How Sentra Implements Bi-Temporal Memory

Sentra builds the principles above into a working memory layer that sits beneath your agents, not beside them. The design choice that defines it is write-time comprehension. Sentra resolves what a fact means at the moment it arrives, against a per-organization ontology, rather than rediscovering meaning on every query. Vector-based RAG works the other way around. It stores embeddings at write time, then guesses structure when an agent queries, so every request crawls Slack, email, and docs to figure out what something means again.

That difference changes how time gets handled. When a new fact contradicts an old one, Sentra invalidates the old fact instead of deleting it. Each fact carries both a valid time and a stop time, so an agent can ask what is true now and what was true in March and get two different, correct answers. Provenance stays first-class, which means the system can always show where a fact came from and when it changed.

The benchmark numbers measure whether that design actually holds. On the MEME benchmark (KAIST, 2026), Sentra scores 40% on Cascade and 43% on Absence, against field averages of 3% and 1%. Those two tasks test exactly the behavior bi-temporal structure exists to support, tracking how a fact propagates after it changes and recognizing when something is no longer true. Sentra is the only system above 30% on both.

The shared-layer claim rests on reach, not just structure. Sentra connects to 200+ tools through REST or MCP, including HubSpot, Gmail, Slack, GitHub, Notion, and Linear. One graph reads from all of them and serves humans and every agent from the same source, so a correction made once propagates everywhere instead of living inside one model's session.

FAQ

Is bi-temporal the same as event sourcing?

Event sourcing stores every change as an immutable event, while bi-temporal modeling tracks two distinct time axes on each fact. The two work together. Many bi-temporal systems use an event log to record changes, with each event carrying both a valid date and a record date. You can build bi-temporal storage without event sourcing by encoding four timestamps directly into rows.

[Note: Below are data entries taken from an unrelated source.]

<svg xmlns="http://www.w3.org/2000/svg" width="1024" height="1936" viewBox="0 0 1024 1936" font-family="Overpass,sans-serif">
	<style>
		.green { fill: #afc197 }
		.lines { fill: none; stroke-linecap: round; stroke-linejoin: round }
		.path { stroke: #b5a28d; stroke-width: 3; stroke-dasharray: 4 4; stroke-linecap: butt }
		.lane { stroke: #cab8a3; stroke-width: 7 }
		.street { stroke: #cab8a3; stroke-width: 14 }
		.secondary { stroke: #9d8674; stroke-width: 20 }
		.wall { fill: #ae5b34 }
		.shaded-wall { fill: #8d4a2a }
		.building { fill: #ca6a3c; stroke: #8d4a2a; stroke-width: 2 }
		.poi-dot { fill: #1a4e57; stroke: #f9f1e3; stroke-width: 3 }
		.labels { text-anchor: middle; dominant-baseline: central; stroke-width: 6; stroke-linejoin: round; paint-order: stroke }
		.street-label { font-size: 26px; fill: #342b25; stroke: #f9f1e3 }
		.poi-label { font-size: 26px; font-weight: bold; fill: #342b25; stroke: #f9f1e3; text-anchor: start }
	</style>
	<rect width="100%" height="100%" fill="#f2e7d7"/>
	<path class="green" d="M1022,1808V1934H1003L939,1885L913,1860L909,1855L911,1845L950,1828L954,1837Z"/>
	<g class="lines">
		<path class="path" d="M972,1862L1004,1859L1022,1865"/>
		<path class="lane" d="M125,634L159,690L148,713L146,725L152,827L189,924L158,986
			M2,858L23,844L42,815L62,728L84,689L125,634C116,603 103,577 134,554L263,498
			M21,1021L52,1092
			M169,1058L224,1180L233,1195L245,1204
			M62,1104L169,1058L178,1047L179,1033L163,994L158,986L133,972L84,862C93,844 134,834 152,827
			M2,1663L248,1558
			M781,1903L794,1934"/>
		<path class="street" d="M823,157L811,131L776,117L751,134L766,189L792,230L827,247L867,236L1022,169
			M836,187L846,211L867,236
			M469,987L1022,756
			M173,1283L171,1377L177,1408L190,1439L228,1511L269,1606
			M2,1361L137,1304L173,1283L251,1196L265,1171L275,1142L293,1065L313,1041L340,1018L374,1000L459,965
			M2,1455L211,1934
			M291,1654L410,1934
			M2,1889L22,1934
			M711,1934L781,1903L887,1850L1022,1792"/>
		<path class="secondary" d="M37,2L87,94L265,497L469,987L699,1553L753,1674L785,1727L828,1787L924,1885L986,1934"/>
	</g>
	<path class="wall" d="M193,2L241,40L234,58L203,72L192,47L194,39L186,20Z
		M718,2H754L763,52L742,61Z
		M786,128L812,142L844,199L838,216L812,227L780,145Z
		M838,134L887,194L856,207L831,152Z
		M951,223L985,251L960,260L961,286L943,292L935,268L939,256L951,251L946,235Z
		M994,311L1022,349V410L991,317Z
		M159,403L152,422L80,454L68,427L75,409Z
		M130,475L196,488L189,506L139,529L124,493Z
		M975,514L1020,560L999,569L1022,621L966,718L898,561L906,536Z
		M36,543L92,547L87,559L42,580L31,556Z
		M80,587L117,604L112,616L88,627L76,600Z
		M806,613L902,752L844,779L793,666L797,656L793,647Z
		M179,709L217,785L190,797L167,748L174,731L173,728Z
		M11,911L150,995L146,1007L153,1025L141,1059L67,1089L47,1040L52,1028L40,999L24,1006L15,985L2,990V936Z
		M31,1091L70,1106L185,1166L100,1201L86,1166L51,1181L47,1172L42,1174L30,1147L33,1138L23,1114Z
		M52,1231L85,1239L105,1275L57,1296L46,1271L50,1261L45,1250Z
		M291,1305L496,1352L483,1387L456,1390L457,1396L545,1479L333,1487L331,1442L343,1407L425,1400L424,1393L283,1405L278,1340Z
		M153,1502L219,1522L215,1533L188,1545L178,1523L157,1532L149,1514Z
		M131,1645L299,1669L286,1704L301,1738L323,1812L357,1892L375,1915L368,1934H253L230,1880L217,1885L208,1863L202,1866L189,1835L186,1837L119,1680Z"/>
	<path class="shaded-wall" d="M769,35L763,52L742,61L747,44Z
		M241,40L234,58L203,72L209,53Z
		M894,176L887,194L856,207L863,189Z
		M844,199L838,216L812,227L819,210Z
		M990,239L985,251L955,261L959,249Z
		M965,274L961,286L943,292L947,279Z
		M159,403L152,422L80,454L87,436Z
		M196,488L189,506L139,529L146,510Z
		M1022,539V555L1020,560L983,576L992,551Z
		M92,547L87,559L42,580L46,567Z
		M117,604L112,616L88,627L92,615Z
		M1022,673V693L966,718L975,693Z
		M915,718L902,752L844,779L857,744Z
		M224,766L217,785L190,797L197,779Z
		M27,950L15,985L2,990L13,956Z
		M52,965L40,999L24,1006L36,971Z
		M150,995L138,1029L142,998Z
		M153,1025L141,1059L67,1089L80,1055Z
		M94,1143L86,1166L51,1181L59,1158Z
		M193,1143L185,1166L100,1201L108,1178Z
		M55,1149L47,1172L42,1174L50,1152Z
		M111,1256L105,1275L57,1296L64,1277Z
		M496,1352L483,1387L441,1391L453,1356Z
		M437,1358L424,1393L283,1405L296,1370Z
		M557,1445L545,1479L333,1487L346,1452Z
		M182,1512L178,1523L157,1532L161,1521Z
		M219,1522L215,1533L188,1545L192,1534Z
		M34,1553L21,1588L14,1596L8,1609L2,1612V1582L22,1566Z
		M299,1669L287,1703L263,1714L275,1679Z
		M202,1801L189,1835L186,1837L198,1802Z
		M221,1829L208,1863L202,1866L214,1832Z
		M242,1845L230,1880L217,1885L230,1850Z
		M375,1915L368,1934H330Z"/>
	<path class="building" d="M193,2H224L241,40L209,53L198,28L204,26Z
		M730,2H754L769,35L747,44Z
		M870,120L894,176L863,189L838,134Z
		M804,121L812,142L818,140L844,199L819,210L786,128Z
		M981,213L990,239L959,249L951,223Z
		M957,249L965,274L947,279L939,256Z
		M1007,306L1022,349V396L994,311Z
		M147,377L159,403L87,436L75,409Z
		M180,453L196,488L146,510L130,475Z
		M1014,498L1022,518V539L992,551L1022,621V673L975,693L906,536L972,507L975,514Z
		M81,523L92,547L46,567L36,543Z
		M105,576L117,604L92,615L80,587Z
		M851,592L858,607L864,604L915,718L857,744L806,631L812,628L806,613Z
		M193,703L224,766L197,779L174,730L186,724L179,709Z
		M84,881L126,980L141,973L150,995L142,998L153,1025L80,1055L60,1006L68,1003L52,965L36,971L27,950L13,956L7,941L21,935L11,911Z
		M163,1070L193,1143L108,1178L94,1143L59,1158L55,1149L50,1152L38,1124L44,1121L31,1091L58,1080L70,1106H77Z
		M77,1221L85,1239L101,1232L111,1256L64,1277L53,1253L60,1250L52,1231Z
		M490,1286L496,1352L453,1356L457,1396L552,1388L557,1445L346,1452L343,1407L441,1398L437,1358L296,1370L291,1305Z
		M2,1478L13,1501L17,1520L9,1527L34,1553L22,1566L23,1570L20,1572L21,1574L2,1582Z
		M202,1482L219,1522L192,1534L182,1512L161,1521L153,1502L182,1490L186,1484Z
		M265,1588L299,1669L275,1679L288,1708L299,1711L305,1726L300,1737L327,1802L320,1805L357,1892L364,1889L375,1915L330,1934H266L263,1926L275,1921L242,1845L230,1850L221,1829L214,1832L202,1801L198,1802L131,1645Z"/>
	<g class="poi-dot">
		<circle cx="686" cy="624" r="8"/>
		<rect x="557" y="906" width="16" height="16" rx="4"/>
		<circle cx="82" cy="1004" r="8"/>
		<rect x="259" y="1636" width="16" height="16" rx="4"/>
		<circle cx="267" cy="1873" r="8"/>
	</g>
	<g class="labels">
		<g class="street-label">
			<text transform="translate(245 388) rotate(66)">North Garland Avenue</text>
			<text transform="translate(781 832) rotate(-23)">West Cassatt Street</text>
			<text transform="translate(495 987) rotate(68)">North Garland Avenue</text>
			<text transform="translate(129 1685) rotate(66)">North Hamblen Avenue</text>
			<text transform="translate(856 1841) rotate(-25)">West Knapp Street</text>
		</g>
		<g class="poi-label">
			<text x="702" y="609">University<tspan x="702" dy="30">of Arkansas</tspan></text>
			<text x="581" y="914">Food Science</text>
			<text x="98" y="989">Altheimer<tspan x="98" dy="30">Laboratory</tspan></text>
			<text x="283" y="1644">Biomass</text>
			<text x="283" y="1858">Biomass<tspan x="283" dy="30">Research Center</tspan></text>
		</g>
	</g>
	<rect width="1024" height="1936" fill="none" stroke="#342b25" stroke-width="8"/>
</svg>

Can a vector store be made bi-temporal?

You can attach timestamp metadata to embeddings, but that does not make a vector store structurally bi-temporal. Metadata filtering lets you exclude old vectors, yet the store still weights matching results by similarity, not by which fact superseded which. Sentra builds time into the graph structure itself, so a superseded fact is marked invalid rather than left to compete with the current one.

What is "valid time" vs. "transaction time" in plain English?

Valid time is when a fact was true in the real world. Transaction time is when your system learned it. Martin Fowler prefers "actual" and "record" as clearer labels for the same two axes, since a fact can become true before any system records it.

Does bi-temporal storage require more space or cost more to query?

It uses more storage because no record is deleted. Old facts are closed out and kept, so history grows over time. Point-in-time queries cost more compute than reading a single current-state table, though cached snapshots reduce that overhead for common views.

How does Sentra's graph differ from a standard knowledge graph?

A standard knowledge graph stores entities and relationships without tracking when each fact stopped being true. Sentra adds valid time and stop time to every fact and resolves meaning at ingestion against a per-organization ontology. Your agents can then ask both what is true now and what was believed at a past decision point.

Conclusion

A memory layer with one time axis cannot tell the difference between a fact that is true now and a fact that was once believed true. It collapses both into a single state, and the moment something changes, the old version either vanishes or lingers as if it still holds. For an autonomous agent reading that memory, the result is confident, fluent answers built on deprecated facts.

Sentra builds the second axis in at write time, invalidating old facts instead of deleting them and resolving meaning against a per-organization ontology. It runs as the memory layer beneath your agents and tools, so the systems already acting on your knowledge can finally tell when a fact stopped being true.